Rather than selling the business or bringing on new partners, the entrepreneur can list it on a stock exchange.
An initial public offering (IPO) is used to do this (IPO). An initial public offering (IPO) is when a company's stock gets sold to the public for the first time. A young entrepreneurial company most issues an IPO, but older firms or even public sector enterprises may also get issued funds to raise funds from the public.
Here are some of the advantages for the company:
- Most businesses will struggle to raise money from venture capitalists and other large investors. It is not just a matter of potential investors not being available. Investors may be present, but they may not be willing to give the entrepreneurial venture a reasonable valuation. In such situations, it is prudent to pursue equity support from the public, who might place a higher valuation on the company.
- When a company gets publicly traded, the public image improves as well. It attracts the attention of suppliers and consumers. It also becomes easier to attract businesses. Furthermore, banks would be more likely to lend to publicly traded corporations than to privately-owned companies.
- Even private limited companies may issue stock to their employees under Indian labour laws. However, the laws make it very difficult, and the processes are not well structured to help with liquidity. It is very simple to set up employee stock option plans and motivate the employees in public limited companies.
- Mergers and acquisitions are much easier to do when the business gets publicly traded. Processes become more straightforward, and assessments become more market-driven. As a result, assessment is no longer a major concern.
- Entrepreneurs may liquidate a portion of their holdings by listing their business. Additionally, if the company has already accessed venture capital, listing allows venture capitalists to liquidate all or part of their holdings.
- The business no longer runs on the entrepreneur's impulses and desires. There will also be a board of directors that is answerable to the general shareholders. The company's board must be carried out in a transparent manner and in the best interests of the shareholders.

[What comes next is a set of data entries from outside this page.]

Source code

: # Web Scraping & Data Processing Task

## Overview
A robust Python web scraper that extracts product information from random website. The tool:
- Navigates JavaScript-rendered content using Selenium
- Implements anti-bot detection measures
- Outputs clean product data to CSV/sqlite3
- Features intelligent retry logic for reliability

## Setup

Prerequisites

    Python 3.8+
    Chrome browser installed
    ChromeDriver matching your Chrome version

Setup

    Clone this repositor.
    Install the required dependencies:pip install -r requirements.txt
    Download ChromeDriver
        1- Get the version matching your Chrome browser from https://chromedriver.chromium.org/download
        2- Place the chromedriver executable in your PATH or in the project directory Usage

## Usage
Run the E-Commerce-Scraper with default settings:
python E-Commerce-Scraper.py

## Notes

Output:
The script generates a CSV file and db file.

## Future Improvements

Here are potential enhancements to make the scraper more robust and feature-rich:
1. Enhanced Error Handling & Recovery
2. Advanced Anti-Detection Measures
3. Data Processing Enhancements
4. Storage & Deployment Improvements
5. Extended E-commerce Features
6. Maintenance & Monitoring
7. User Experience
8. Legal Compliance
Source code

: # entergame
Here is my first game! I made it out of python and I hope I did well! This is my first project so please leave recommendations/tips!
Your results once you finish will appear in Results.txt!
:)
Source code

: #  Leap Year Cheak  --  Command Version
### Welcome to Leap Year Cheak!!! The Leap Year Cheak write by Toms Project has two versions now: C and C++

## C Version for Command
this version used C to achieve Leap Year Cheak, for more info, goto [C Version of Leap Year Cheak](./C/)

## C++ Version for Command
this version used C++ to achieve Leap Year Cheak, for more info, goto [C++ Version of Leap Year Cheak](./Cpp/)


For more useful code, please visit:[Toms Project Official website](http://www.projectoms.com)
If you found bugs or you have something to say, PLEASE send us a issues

- In a sole proprietorship, all profits go to the owner, but in a publicly-traded company, the owner cannot keep all profits. Profits must get distributed to all other shareholders through dividends and bonus shares.
- Earlier, there was no way for an entrepreneur to keep track of everyday improvements in his or her company's worth. There is a stock price in a publicly-traded company that indicates the company's worth, which fluctuates during the trading day. The entrepreneur must ensure that business decisions and company success are always in the best interests of shareholders.
- India's listing and reporting conditions are among the strictest in the world. The publicly-traded company is expected to share details about its past results and plans regularly.